• Dataset entries:
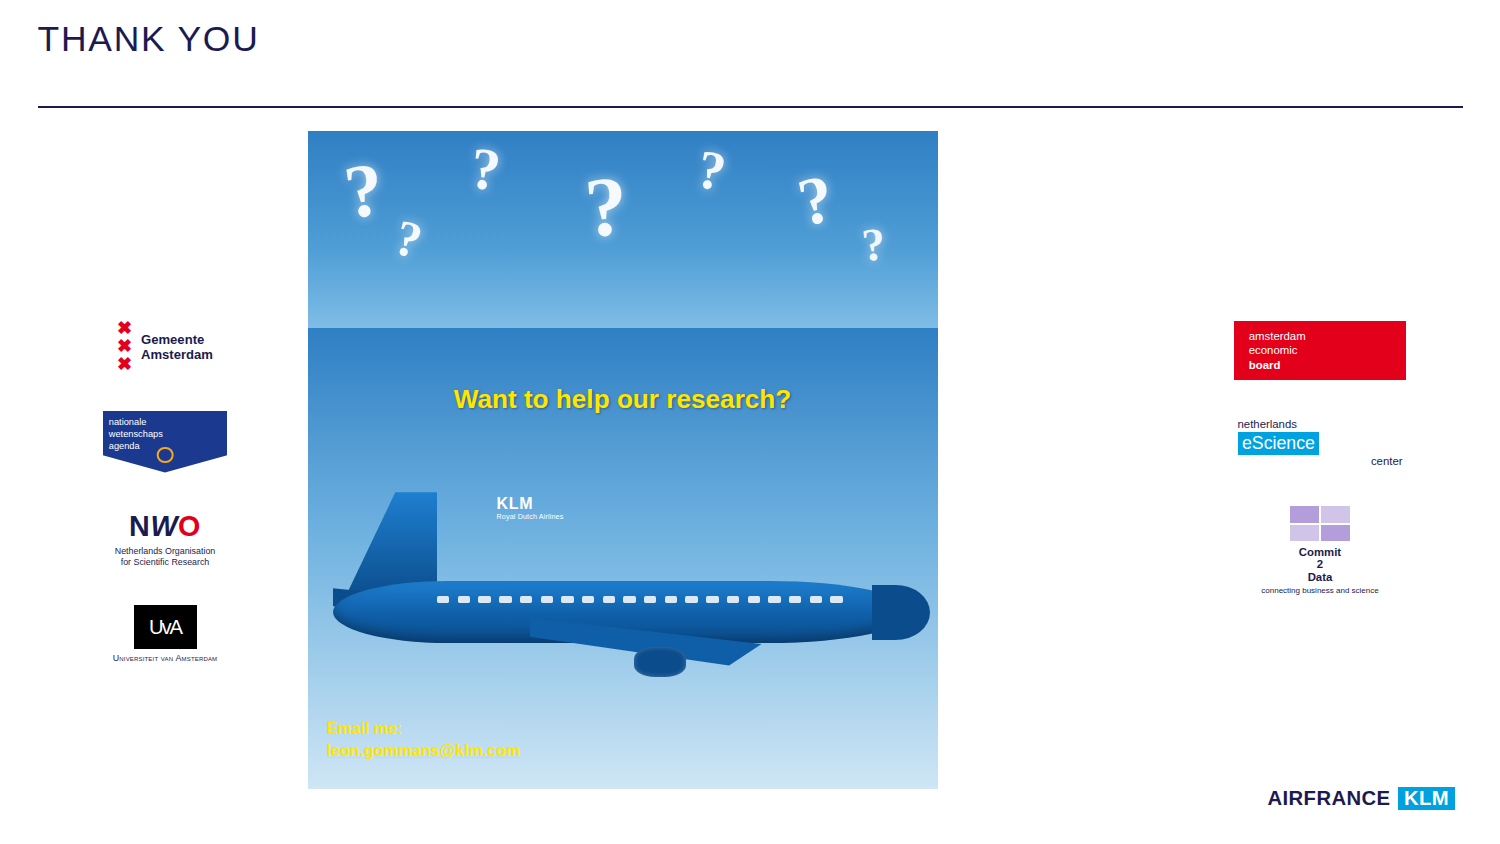THANK YOU
✖✖✖
Gemeente
Amsterdam
nationale
wetenschaps
agenda
NWO
Netherlands Organisation
for Scientific Research
UvA
Universiteit van Amsterdam
? ? ? ? ? ? ?
Want to help our research?
KLMRoyal Dutch Airlines
Email me:
leon.gommans@klm.com
amsterdam
economic
board
netherlands
eScience
center
Commit
2
Data
connecting business and science
AIRFRANCE KLM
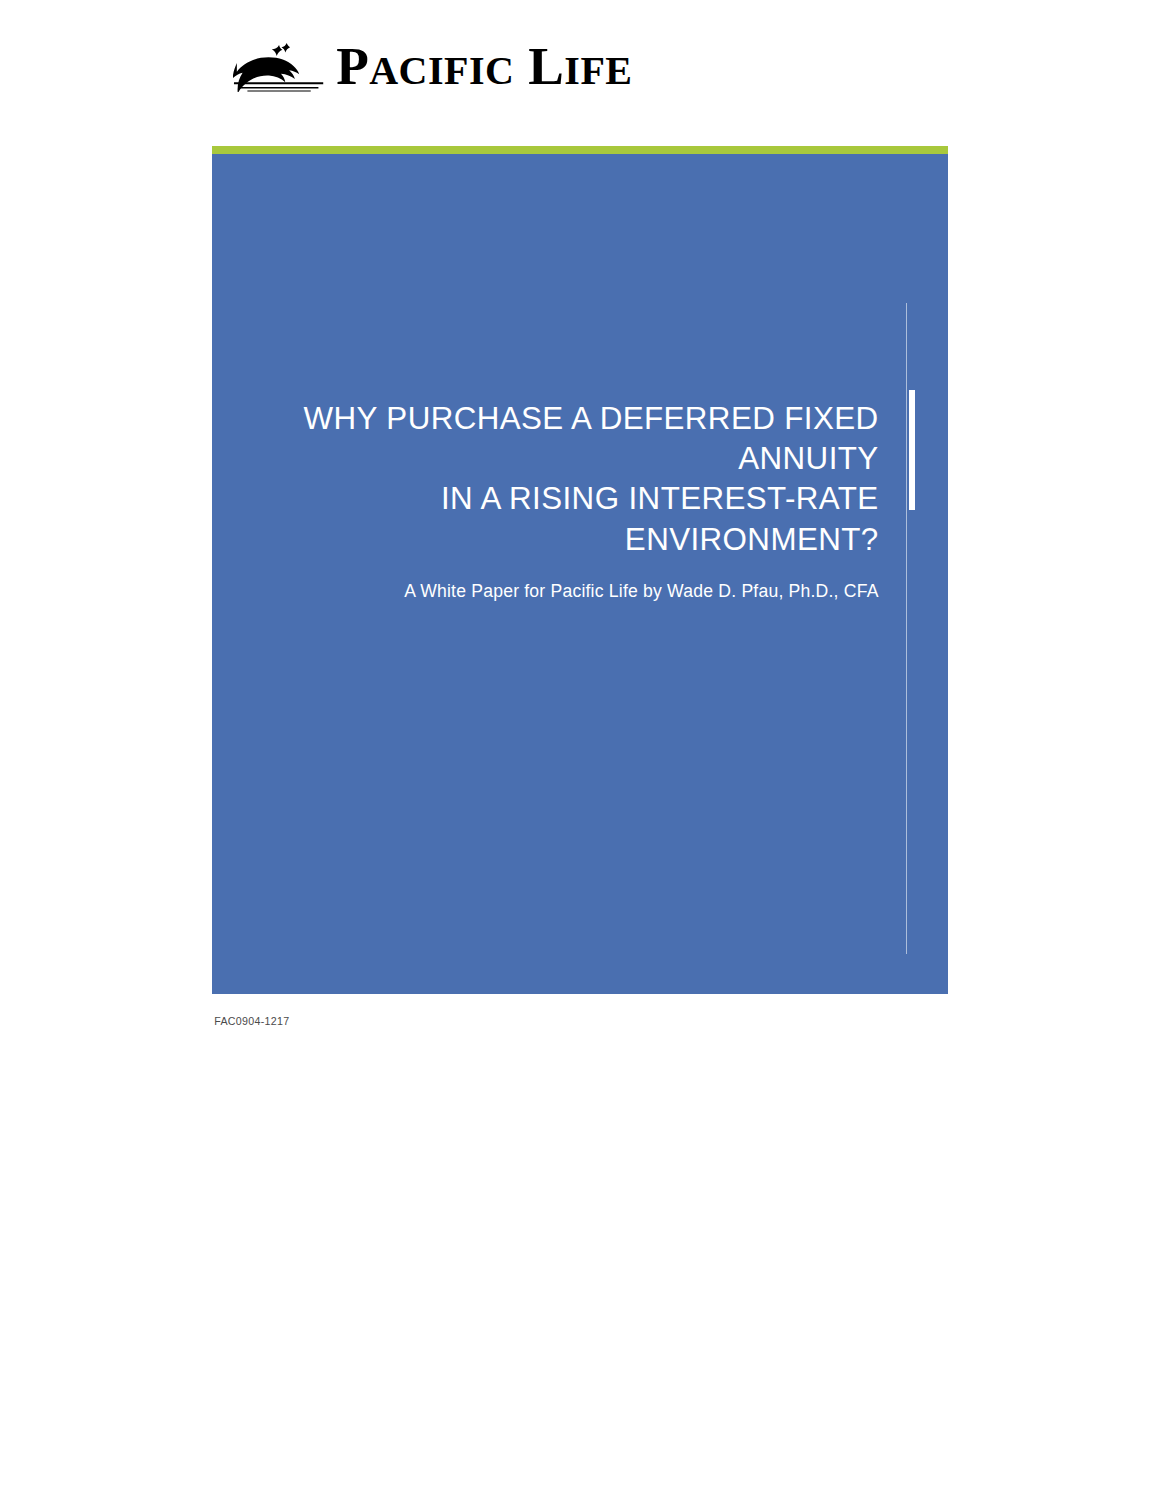PACIFIC LIFE
Why Purchase a Deferred Fixed Annuity
in a Rising Interest-Rate Environment?
A White Paper for Pacific Life by Wade D. Pfau, Ph.D., CFA
FAC0904-1217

• YOUR TASK: In your copy, every entry above must match word for word, and no picture may appear.

• WRITTEN SOLUTION:
THANK YOU
✖✖✖
Gemeente
Amsterdam
nationale
wetenschaps
agenda
NWO
Netherlands Organisation
for Scientific Research
UvA
Universiteit van Amsterdam
? ? ? ? ? ? ?
Want to help our research?
KLMRoyal Dutch Airlines
Email me:
leon.gommans@klm.com
amsterdam
economic
board
netherlands
eScience
center
Commit
2
Data
connecting business and science
AIRFRANCE KLM
PACIFIC LIFE
Why Purchase a Deferred Fixed Annuity
in a Rising Interest-Rate Environment?
A White Paper for Pacific Life by Wade D. Pfau, Ph.D., CFA
FAC0904-1217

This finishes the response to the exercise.